Anyone who’s spent a significant amount of time puzzling in vain over how to get each side of a Rubik’s Cube the same colour can thank Hungarian sculptor Ernő Rubik for those lost hours. Also a professor of architecture, Rubik created the eponymous Rubik’s Cube in 1974 and the toy went on to become one of the world’s best sellers. Initially released as the Magic Cube, it was in 1980 that the puzzle was renamed after its inventor. Today, competitions are held to see who can solve the Rubik’s Cube the fastest with the current record standing at 4.73 seconds.
If it weren’t for Hungarian newspaper editor László Biró, the pen as we know it today may never have been invented. Previously forced to use the fountain pen, with its constant need to be refilled and ability to smudge with the slightest touch, Biró created the ballpoint pen in the early 1900s as an alternative solution and the world has never looked back. Also known as the Biro, the pen combines ink of a specific viscosity with a ball-socket design to allow ease of use.
Allowing theatre goers to see the stage more clearly, Joseph Petzval is credited with inventing opera glasses in the 1800s. The mathematician, physicist and inventor is known today for his contributions to the field of optics. Among his other notable inventions is the Petzval lens, which is still popular today in a more modern form thanks to its ability to take great portrait photographs.
Seen by many as the first car the average citizen could afford, the iconic Ford Model T was first produced in 1908 and remained popular until production was stopped in 1927. The team behind its design and creation was initially two thirds Hungarian, with engineers Jószef Galam and Eugene Farkas both playing a role in its conception.
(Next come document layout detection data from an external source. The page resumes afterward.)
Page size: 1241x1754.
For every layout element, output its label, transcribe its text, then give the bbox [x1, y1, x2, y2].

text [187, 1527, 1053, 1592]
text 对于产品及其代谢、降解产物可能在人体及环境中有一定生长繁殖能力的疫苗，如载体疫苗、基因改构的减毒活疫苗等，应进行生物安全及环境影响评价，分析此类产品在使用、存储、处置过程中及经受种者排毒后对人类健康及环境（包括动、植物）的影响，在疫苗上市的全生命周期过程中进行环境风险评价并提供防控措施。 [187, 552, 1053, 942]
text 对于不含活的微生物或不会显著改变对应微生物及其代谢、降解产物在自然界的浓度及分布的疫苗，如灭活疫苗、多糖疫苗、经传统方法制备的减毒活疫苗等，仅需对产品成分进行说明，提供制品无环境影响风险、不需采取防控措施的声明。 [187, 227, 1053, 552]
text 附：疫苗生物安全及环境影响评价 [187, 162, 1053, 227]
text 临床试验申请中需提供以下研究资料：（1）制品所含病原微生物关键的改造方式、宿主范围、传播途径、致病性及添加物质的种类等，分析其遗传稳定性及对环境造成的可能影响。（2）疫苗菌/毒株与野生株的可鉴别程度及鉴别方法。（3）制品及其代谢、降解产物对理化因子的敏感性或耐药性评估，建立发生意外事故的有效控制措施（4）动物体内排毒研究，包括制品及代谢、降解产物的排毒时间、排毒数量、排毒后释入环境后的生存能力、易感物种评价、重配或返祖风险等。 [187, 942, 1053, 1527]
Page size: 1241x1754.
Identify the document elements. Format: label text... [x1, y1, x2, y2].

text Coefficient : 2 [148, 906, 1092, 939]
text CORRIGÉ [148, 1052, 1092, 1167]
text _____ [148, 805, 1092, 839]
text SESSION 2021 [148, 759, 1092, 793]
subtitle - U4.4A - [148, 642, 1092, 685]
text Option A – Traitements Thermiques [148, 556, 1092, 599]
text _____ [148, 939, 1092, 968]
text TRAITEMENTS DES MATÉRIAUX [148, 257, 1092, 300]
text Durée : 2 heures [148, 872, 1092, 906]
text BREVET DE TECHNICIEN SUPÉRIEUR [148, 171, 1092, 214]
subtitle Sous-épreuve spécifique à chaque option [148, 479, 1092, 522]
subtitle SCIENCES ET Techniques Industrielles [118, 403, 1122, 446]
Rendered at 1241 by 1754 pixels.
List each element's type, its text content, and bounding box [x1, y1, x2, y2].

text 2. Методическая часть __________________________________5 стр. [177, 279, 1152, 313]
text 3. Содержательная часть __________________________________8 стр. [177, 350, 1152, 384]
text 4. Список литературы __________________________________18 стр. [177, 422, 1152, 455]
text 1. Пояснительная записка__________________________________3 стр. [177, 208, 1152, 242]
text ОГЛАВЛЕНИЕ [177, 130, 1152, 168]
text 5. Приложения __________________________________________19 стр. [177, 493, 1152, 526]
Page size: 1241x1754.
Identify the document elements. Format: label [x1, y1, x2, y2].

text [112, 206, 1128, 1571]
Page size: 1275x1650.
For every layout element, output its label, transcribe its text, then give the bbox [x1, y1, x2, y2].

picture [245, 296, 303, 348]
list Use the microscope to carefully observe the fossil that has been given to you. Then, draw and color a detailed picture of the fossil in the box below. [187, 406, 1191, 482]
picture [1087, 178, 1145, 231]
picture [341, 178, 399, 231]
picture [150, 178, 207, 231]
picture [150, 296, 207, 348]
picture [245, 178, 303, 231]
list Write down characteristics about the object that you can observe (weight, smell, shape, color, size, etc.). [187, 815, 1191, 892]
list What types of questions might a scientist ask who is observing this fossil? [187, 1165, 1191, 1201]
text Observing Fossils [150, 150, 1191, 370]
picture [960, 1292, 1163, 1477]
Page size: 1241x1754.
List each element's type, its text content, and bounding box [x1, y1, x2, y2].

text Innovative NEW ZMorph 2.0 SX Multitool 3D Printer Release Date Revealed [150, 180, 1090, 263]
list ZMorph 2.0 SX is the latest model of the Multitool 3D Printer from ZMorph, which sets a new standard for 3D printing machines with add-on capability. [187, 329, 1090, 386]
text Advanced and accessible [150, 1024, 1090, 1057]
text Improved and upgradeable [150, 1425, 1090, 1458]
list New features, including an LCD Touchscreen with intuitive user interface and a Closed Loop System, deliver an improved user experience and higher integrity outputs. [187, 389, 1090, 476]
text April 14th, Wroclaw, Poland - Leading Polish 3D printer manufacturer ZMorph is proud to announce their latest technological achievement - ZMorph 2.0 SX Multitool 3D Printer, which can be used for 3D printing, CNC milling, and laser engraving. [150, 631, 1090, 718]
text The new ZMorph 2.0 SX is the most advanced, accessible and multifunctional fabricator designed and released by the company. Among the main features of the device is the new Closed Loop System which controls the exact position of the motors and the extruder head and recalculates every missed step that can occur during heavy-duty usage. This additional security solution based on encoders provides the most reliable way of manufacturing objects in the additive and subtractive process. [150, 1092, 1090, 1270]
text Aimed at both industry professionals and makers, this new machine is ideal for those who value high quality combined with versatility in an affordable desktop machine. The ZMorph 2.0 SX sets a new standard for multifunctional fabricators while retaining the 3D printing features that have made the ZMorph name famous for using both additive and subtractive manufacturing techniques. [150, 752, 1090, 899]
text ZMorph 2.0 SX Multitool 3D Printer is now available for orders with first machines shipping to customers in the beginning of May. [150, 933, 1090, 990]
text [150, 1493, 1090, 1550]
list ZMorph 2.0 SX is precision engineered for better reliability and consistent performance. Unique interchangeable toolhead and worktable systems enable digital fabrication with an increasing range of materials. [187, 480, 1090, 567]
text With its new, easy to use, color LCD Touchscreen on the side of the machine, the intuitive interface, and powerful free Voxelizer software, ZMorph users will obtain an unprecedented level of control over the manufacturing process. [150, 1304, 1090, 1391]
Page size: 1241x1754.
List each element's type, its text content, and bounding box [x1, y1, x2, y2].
The former was chief designer at Ford and contributed much to the automobile’s design; Farkas was dismissed after a disagreement with a colleague.
Hungarian physiologist Albert Szent-Gyorgyi began his career as a student at Budapest’s Semmelweis University, before World War One broke out and he headed to the battlefield to serve as an army medic. Purposefully shooting himself in the arm earned him medical leave and as a result, he completed his studies before taking on a position at the University of Szeged. Along with research fellow Joseph Svirbely, it was during this time that Szent-Gyorgi discovered Vitamin-C, which would play a significant role in his winning the Nobel Prize in Physiology or Medicine in 1937. Today Vitamin C is commonly known for its immune system boosting properties and can easily be found in shops and pharmacies around the world.